I couldn't turn around. It was like a magnetic pull. I arrived at 9:21. I had missed only a bit because of a scheduling glitch at the church. Many thought the service was at 9:30, so the priest slowed everything down. Deep breath.

And then, of course, I realize why I am there. As the priest puts the ashes on my forehead, "Remember that you are dust, and to dust you shall return," I remember putting the ashes of my mother's remains into the earth a little over two years ago. This is real. Death will happen, someday. On that day we stood around a small grave, and not really knowing what to do, my father held out the bag of ashes to my daughter and said, "Isabelle, you go first." I turned to my dad and said, "Dad, how about you go first this time, ok?" Neither I nor Isabelle knew "how" to put the ashes in there - was there some protocol? We had thought through many of the details of her funeral, but none of us had thought about this part. To our surprise, my dad looks at the bag, plunges his bare hand in, takes a handful of my mother's ashes out, and sprinkles them in the grave. We each do the same. What I had thought would be a little gruesome was anything but. It was as close to my mother's physical presence as any of us was ever going to get again. It felt.....right. As we all threw the ashes in the grave, plumes of dust arose and settled on us, our jackets, our umbrellas. Again, It felt right. I never wanted to wash my hand again.

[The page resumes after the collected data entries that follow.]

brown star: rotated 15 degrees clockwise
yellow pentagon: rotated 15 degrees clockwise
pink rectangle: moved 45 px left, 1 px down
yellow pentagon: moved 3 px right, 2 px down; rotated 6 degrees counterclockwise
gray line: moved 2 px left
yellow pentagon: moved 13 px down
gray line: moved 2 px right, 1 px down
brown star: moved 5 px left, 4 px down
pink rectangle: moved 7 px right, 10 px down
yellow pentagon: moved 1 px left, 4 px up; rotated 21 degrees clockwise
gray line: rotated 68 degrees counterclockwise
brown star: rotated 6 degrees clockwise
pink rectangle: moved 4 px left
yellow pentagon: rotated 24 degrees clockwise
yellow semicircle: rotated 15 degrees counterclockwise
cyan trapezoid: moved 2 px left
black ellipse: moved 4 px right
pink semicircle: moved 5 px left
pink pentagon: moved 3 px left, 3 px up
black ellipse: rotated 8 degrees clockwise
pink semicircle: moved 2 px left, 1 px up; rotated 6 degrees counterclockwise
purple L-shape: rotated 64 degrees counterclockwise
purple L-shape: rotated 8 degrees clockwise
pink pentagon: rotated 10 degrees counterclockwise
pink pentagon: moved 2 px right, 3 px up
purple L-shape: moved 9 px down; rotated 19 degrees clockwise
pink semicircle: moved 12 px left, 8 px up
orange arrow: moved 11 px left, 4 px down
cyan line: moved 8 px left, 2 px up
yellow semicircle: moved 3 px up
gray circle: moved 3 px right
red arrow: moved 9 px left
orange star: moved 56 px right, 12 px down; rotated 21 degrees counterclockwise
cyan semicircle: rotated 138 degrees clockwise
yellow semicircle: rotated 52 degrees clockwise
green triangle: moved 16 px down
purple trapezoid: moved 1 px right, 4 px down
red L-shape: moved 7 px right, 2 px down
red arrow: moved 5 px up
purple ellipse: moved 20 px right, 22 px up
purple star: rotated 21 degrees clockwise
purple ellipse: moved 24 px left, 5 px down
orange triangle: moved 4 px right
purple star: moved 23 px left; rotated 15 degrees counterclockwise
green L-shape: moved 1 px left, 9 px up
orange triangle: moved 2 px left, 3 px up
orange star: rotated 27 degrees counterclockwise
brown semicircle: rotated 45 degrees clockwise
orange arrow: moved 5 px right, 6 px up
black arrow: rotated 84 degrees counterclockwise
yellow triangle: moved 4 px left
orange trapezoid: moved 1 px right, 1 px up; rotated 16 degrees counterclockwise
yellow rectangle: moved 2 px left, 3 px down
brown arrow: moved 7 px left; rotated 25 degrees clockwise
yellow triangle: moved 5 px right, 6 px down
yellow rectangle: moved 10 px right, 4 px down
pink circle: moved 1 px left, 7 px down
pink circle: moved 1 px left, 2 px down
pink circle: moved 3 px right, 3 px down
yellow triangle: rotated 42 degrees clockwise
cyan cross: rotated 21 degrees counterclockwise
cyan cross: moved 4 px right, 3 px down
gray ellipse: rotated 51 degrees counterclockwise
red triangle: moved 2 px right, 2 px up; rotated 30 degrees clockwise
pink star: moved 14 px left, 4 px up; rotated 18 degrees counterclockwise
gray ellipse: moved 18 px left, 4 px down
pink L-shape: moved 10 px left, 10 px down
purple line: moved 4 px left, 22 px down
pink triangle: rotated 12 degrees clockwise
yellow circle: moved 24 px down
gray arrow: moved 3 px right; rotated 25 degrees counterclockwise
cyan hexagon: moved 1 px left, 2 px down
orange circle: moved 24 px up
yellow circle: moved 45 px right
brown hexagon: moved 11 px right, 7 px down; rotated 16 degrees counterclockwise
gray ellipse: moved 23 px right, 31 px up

As I approached the priest this morning and those memories surfaced, I wept, and I thought, "Oh my God, it really is all going to end. It ended for my mother, it will end for me, someday, too." We are, each of us, going to die. In traditional Christian language this is reason for great repentance now. Ash Wednesday, and the Lenten season it ushers in, calls us to turn again to God, to loving our neighbor as ourselves, to doing acts of loving-kindness, to working for justice. Many fast today, and some engage in forms of self-denial, both ways of opening space inside to meditate upon all of this. I will do this too, in my own way.

Yet immediately upon the heels of that fear - almost terror - of dying, something else even more powerful welled up. I felt deep, deep thanksgiving for life. It is when you walk right up to your own mortality, or the mortality of those you love, that you know what and for whom you live and love. If you are lucky, you feel the grace of God so deeply that you know that even when it seems like it is all over, it isn't, because we are all resting in the palm of God's hand, now and forever. Yes, there is a need for introspection and repenting - I don't want to minimize that. But my tradition also promises a Love that will hold us all forever, in life and in death.

And then it becomes pretty hard to sweat the small stuff. You realize that when your four year old son wakes you up at 5:44AM trying to put his ski clothes on because he wants to be the first one on the slopes, you should thank your lucky stars. For him, for your family, for life, and, when it ends, please God a long time from now, for that great Love that will carry you there.